WASHINGTON, D.C. - On a rainy Thursday morning, the Supreme Court released a major ruling on gun rights. In a six to three decision, the Court struck down a New York law that placed strict limits on carrying guns outside the home. New York state was one of a handful of states that had limits on carrying guns in public.  

In this case, New York law requires that people wanting a license to carry a handgun outside their homes to show a “proper cause”. In the ruling, Justice Clarence Thomas wrote “Because the state of New York issues public-carry licenses only when an applicant demonstrates a special need for self-defense, we conclude that the state’s licensing regime violates the constitution”.  

This ruling follows a series of mass shootings that ignited the debate about gun control.  

“I think of the parents in Uvalde, I think of the loved ones who lost someone,” said Rev. Patrick Mahoney, a gun reform advocate who was outside the Supreme Court.  

The NRA applauded the Court’s decision on social media. In a press release from Wayne LaPierre, an executive vice president of the NRA, he said “Today’s ruling is a watershed win for good men and women all across America and is the result of a decades-long fight the NRA has led.” 

New York governor Kathy Hochul said on social media: “It is outrageous that at a moment of national reckoning on gun violence, the Supreme Court has recklessly struck down a New York law that limits those who can carry concealed weapons. In response to this ruling, we are closely reviewing our options – including calling a special session of the legislature. Just as we swiftly passed nation-leading gun reform legislation, I will continue to do everything in my power to keep New Yorkers safe from gun violence.” 

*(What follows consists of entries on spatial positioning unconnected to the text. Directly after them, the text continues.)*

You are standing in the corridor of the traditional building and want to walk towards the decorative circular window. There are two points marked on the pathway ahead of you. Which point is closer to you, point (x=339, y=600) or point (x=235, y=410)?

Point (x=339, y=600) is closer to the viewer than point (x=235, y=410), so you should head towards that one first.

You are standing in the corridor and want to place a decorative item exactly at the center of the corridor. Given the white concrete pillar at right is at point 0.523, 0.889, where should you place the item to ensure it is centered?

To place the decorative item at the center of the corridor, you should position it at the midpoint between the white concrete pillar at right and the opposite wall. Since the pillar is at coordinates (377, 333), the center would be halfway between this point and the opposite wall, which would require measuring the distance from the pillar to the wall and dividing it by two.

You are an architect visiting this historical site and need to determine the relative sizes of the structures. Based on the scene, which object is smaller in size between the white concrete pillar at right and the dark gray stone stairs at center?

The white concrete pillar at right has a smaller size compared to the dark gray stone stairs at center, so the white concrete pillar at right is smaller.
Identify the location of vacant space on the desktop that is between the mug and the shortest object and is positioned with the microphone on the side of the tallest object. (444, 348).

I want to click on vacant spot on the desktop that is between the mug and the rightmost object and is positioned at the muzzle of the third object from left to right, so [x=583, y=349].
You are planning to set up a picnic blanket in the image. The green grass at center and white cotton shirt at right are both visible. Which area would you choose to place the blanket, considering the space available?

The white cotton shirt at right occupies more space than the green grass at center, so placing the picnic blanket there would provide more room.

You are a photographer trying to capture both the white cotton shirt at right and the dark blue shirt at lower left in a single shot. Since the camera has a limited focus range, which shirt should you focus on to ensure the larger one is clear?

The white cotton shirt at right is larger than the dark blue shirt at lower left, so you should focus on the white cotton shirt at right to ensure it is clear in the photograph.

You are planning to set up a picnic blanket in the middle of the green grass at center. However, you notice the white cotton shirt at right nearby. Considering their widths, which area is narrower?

The president of the New York State Bar Association said in part: “The U.S. Supreme court has delivered an ill-conceived decision that will set us back decades and further threaten public safety”. They add that research published in a 2020 Justice Quarterly found that laws allowing more citizens to carry guns in public were tied to a rise in gun violence, and the higher a state’s gun-ownership rate, the more likely a mass shooting is to occur. 

“How schizophrenic can we possibly be in our government right now,” asked Mahoney. “On one hand we are working on sensible, reasonable gun reform in congress and then right behind me they are expanding gun rights.”